It’s not always easy to change your mind once you’ve made a decision. Forget the logistics involved in making a late change. Forget the people who get upset because they’ve already started making arrangement for the original plans. It’s hard to admit that the plans you’ve worked on might not be the best – for yourself or for others. It’s even harder to scrap all of your work, all your time and effort, and start over again from scratch on a new plan and schedule.
It’s not easy. But good people, and especially good leaders, do so when it becomes apparent it’s what is in the best interest of others. Even if it creates more work for them.
One example of that kind of good leadership is in the recent move by the Carter County Board of Education to go ahead and take advantage of the variable instruction calendar offered as an option by the state and push the start date of school back to the end of August.
They did this in a special meeting on July 24, pushing the start date of school back from August 10 to August 26. The August 10 start date was already a push back from the original planned start date of August 6, but one that didn’t require a change to any other calendar items for the school year. This most recent change will definitely impact the school district’s planned timeline, and will require some revamping of the planned calendar for the school year.

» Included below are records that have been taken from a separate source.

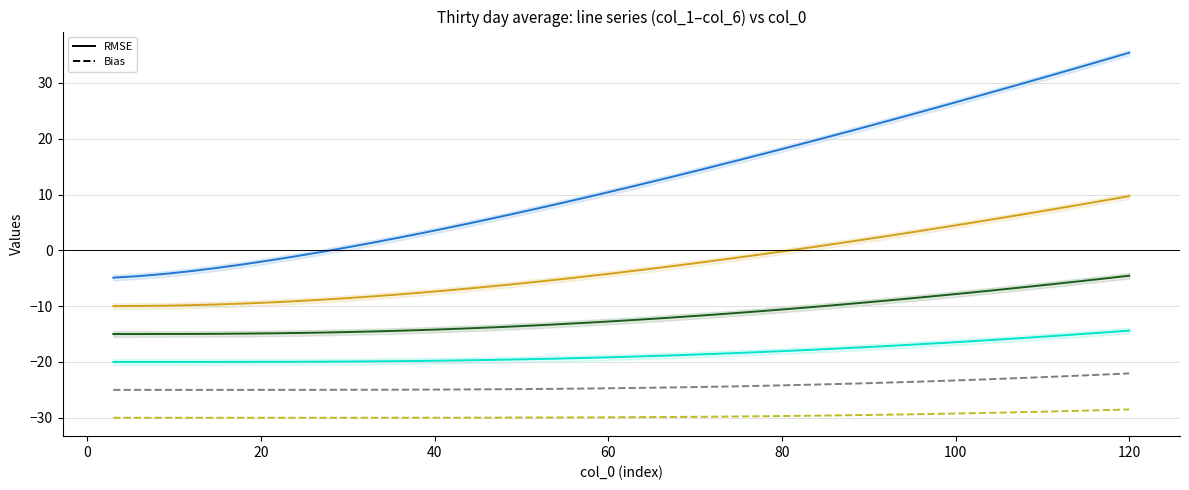

True or false: col_4 (108 hours) has more than 2 points higher than both neighbors.

False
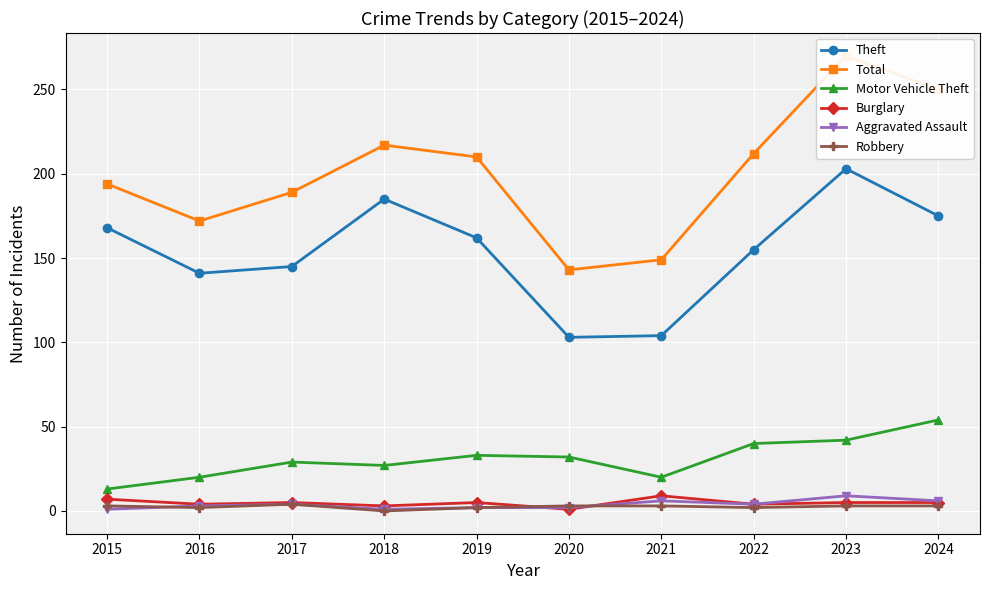

True or false: Total and Burglary intersect in this chart.

False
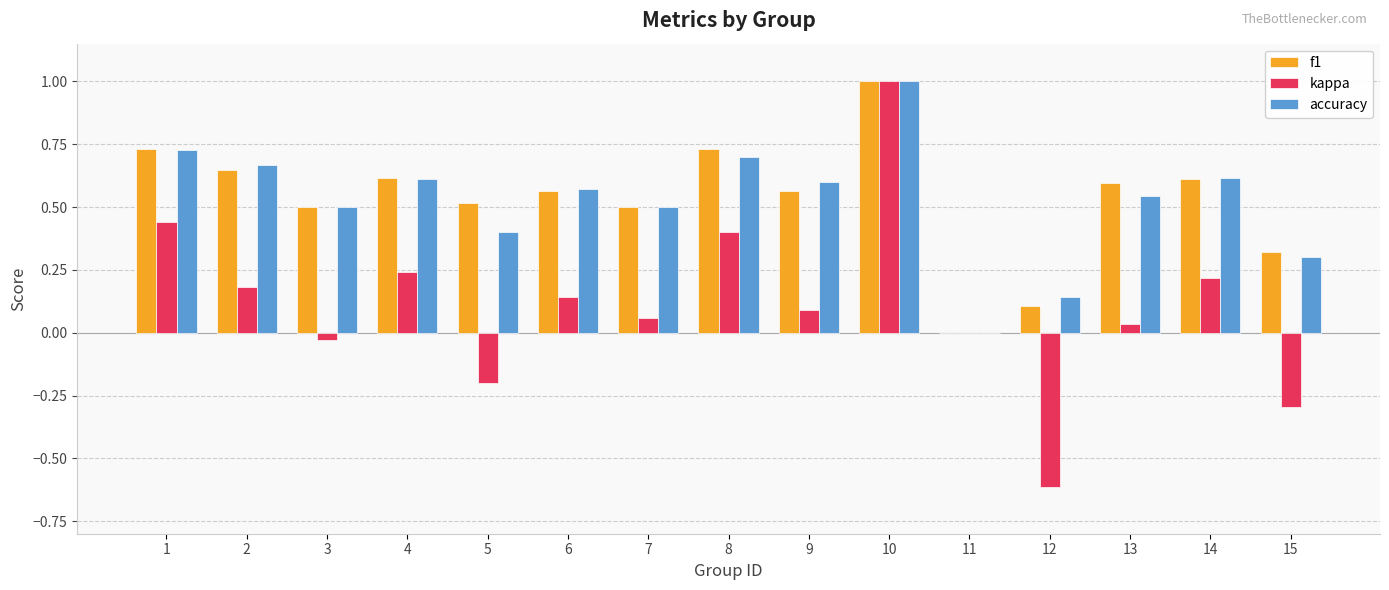

What is the sum of all f1 values?

8.0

It wasn’t something Carter County Superintendent of Schools Dr. Ronnie Dotson was keen to recommend to the board unless it became absolutely necessary. Dotson feels – and we agree – that education is important. Every day of missed school is a day of missed opportunity for learning. Every day trimmed from the schedule for the year is a day of lost opportunity for teachers to move beyond rote learning to true comprehension.
But more important than an extra two weeks of learning is keeping our children safe.
Dotson and the board recognized this. They heard the concerns of parents, many of whom tuned into their meetings via the internet rather than risk attending in person. They watched the regularly rising COVID-19 infection numbers. They saw that their carefully constructed plans – even the new ones associated with this latest change – might be thrown into disarray at any time by new guidelines from the governor anyway. And they acted.
It will mean more work for them. It will also mean a completely different and new set of complaints. There are bound to be a few parents, particularly those who need to continue working outside the home during this crisis, who won’t be as happy about the move. There will be those who think this is an overreaction and that schools need to resume as originally planned, or that the motion is politically motivated. There will be others who think this still isn’t enough and that the entire district should start the year with non-traditional instruction (NTI) through either worksheet packets or online instruction.
Ultimately there is no move that will make everyone happy. But the board has a duty to the children they serve, and to their parents. In this case, we think they took that duty seriously and made the best decision they could with the information they had.
So, we commend the Carter County Board of Education for looking at the trend of climbing COVID-19 infections, listening to the words of parents, and choosing to push the start date back to August 26. It may not be ideal, but little has been with 2020. All any of us, including the school board, can do is make the best decisions we can based on the information we have.
We’re confident that this is what the Carter County Board of Education and superintendent Dotson are trying to do.